“Are we there yet?” Ah, the familiar sound of a weary traveler.
Whether it’s the monotonous miles between two points, the unscheduled drama along the way or just the boring scenery, some journeys are longer than others. Maybe your tour of ministry is on one of those unenviable journeys right now. It’s easy to tell—every timem you look ahead,there’s bumpy road as far as the eye can see.
Job’s life was like that—a disastrous journey that seemed endless. Even when he asked for directions, all he got was road conditions. Job’s personal traveling consultant Eliphaz the Discourager didn’t have any better answers than Job. He lamented, “Man is born for trouble.” It was the naysayer’s way of saying, “You can’t get there from here!”
Abraham’s life was also a journey. Just after his wheels finally pulled out of the deep childless rut, he hit a mountain of potholes. For 25 years, he’d waited for the fulfillment of God’s promise…only to be told to sacrifice it.
Jesus probably had these journeys in mind when He said, “No one who puts his hand to the plow—and then looks back—is fit for service in the kingdom of God.” In other words, bumpy roads—fender-rattling, bone-jarring, coffee-spilling bumps—come with the territory.
Long, hard journeys appear to be part of life’s DNA; God’s creation points to it:
• The grey whale navigates 10,000 miles up and down the west coast each year at a speed comparable to a child on a bicycle…because it has to.
• Every year, the Arctic tern is required to relocate 22,000 miles away, roughly the circumference of the earth.
• Desert locusts have been known to cross oceans for a preprogrammed raid.
• The ever-so-slow leatherback turtle must travel 3,000 miles annually for its favorite meal: jellyfish a la carte.
• The monarch butterfly, which can’t even fly a straight line and is forever losing momentum to the gentlest breeze, is compelled to migrate 3,000 miles—a trek that takes five generations to complete.
Each of these abnormally long journeys are orchestrated by the same creative and sovereign God who appoints us to our journeys.
I’m always impressed by fellow travelers who’ve “fought the good fight: and “finished the course,” who didn’t “grow weary in well doing,” who “[ran] with endurance the race set before [them],” although their journeys were long and often very lonely.
Men Such As:
Charles Simeon: For 54 years, he pastored Holy Trinity Church at Cambridge University. During the journey, he endured isolation and slander by the faculty, boycotts by church members, church wardens who intentionally locked him out on Sundays, students who shouted obscenities during service and threw rotten eggs as he left chapel—all because of his faithful and biblical teaching in a secular culture.
Andrew Murray: At age 21, Murray began a 68-year pastorate that served 50,000 square miles of dangerous terrain. With his passion for Christ and love of the African people, launched evangelistic tours, church plants and Bible schools. Because of his dep involvement in tribal education, his was one of few voices who bitterly opposed the growing apartheid movement and its contemporary label of Christian.

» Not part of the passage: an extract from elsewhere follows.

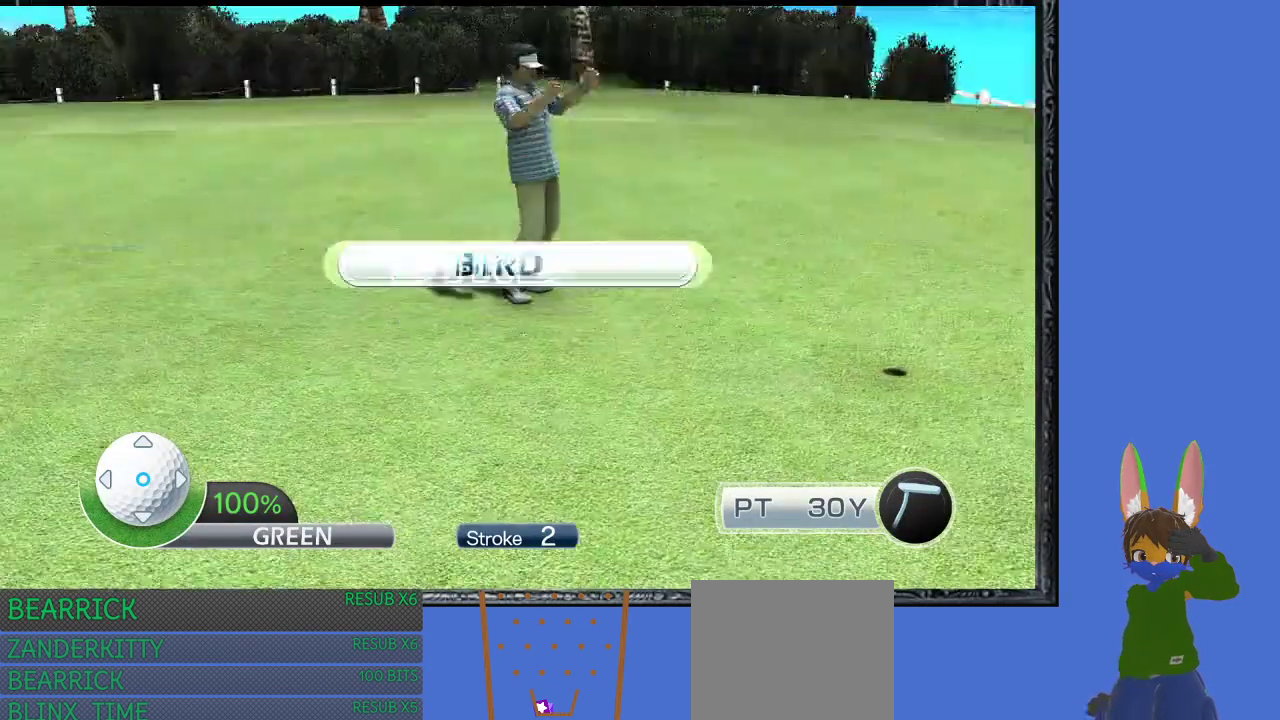
{"buttons": [], "left_stick": "center", "right_stick": "center", "events": []}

Dietrich Bonhoeffer: While millions were slaughtered under the Nazi regime, the German church leaders remained silent, fearful that speaking out might “cause the reputation of the church to suffer.” Bonhoeffer fought back by telling his fellow clergy, “Stop trying to save Hitler and start saving yourselves from this great sin.” Openly he preached, “Christians can have nly one Fuehrer, and His name is Jesus Christ.” Bonhoeffer’s lonely and difficult journey startled and energized a silent world.
Paul was very familiar with these long, rough roads. In fact, he visited them often; but rather than hating them, he looked for Christ while traveling on them. The note on his memo pad read, “That I may know Him…and the fellowship of His sufferings, being conformed to His death.”
Be encouraged because rough roads lead to places you’ll be glad you visited. Don’t give up. Don’t quit. “Don’t get discouraged, for we will reap a harvest of blessing at the appropriate time.”